■ **What you are asked to do**: Output the records. Match them exactly.

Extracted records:

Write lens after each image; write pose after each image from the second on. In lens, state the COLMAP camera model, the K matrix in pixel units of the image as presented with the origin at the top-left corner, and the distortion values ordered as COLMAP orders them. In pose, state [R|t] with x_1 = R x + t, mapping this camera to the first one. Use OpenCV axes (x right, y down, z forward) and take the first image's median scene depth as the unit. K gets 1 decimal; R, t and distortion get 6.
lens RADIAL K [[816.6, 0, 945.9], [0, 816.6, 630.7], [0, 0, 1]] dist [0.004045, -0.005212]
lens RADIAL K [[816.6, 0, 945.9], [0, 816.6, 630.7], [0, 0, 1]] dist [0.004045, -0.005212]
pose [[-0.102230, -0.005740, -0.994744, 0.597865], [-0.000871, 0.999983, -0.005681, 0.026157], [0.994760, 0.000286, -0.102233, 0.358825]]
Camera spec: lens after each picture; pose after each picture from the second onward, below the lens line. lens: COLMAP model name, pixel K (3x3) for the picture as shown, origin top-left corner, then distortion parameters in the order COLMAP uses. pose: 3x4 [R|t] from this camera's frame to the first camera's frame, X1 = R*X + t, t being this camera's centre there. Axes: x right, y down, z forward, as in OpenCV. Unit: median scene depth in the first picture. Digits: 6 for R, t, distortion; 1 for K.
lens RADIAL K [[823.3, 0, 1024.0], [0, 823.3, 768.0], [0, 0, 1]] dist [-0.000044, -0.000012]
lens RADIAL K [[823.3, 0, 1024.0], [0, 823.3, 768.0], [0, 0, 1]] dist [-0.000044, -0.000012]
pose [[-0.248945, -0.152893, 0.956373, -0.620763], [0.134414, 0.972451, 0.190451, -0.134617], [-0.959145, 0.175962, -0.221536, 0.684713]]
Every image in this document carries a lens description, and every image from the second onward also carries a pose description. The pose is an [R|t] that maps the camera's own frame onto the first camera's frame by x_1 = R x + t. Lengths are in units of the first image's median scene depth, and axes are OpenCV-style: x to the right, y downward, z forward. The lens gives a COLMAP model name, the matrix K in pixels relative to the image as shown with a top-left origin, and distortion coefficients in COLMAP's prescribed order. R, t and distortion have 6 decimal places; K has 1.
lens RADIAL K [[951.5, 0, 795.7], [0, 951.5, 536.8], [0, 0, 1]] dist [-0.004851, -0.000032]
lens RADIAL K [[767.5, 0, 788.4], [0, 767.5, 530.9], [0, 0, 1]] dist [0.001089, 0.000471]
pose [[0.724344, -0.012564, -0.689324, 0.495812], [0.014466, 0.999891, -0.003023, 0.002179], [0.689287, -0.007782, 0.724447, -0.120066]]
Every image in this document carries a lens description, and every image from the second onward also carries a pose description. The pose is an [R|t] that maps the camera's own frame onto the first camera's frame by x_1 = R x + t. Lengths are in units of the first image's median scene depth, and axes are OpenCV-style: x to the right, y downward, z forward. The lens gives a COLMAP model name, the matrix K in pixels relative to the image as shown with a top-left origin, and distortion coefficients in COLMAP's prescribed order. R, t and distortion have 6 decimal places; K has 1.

■ **Expected output**:
Write lens after each image; write pose after each image from the second on. In lens, state the COLMAP camera model, the K matrix in pixel units of the image as presented with the origin at the top-left corner, and the distortion values ordered as COLMAP orders them. In pose, state [R|t] with x_1 = R x + t, mapping this camera to the first one. Use OpenCV axes (x right, y down, z forward) and take the first image's median scene depth as the unit. K gets 1 decimal; R, t and distortion get 6.
lens RADIAL K [[816.6, 0, 945.9], [0, 816.6, 630.7], [0, 0, 1]] dist [0.004045, -0.005212]
lens RADIAL K [[816.6, 0, 945.9], [0, 816.6, 630.7], [0, 0, 1]] dist [0.004045, -0.005212]
pose [[-0.102230, -0.005740, -0.994744, 0.597865], [-0.000871, 0.999983, -0.005681, 0.026157], [0.994760, 0.000286, -0.102233, 0.358825]]
Camera spec: lens after each picture; pose after each picture from the second onward, below the lens line. lens: COLMAP model name, pixel K (3x3) for the picture as shown, origin top-left corner, then distortion parameters in the order COLMAP uses. pose: 3x4 [R|t] from this camera's frame to the first camera's frame, X1 = R*X + t, t being this camera's centre there. Axes: x right, y down, z forward, as in OpenCV. Unit: median scene depth in the first picture. Digits: 6 for R, t, distortion; 1 for K.
lens RADIAL K [[823.3, 0, 1024.0], [0, 823.3, 768.0], [0, 0, 1]] dist [-0.000044, -0.000012]
lens RADIAL K [[823.3, 0, 1024.0], [0, 823.3, 768.0], [0, 0, 1]] dist [-0.000044, -0.000012]
pose [[-0.248945, -0.152893, 0.956373, -0.620763], [0.134414, 0.972451, 0.190451, -0.134617], [-0.959145, 0.175962, -0.221536, 0.684713]]
Every image in this document carries a lens description, and every image from the second onward also carries a pose description. The pose is an [R|t] that maps the camera's own frame onto the first camera's frame by x_1 = R x + t. Lengths are in units of the first image's median scene depth, and axes are OpenCV-style: x to the right, y downward, z forward. The lens gives a COLMAP model name, the matrix K in pixels relative to the image as shown with a top-left origin, and distortion coefficients in COLMAP's prescribed order. R, t and distortion have 6 decimal places; K has 1.
lens RADIAL K [[951.5, 0, 795.7], [0, 951.5, 536.8], [0, 0, 1]] dist [-0.004851, -0.000032]
lens RADIAL K [[767.5, 0, 788.4], [0, 767.5, 530.9], [0, 0, 1]] dist [0.001089, 0.000471]
pose [[0.724344, -0.012564, -0.689324, 0.495812], [0.014466, 0.999891, -0.003023, 0.002179], [0.689287, -0.007782, 0.724447, -0.120066]]
Every image in this document carries a lens description, and every image from the second onward also carries a pose description. The pose is an [R|t] that maps the camera's own frame onto the first camera's frame by x_1 = R x + t. Lengths are in units of the first image's median scene depth, and axes are OpenCV-style: x to the right, y downward, z forward. The lens gives a COLMAP model name, the matrix K in pixels relative to the image as shown with a top-left origin, and distortion coefficients in COLMAP's prescribed order. R, t and distortion have 6 decimal places; K has 1.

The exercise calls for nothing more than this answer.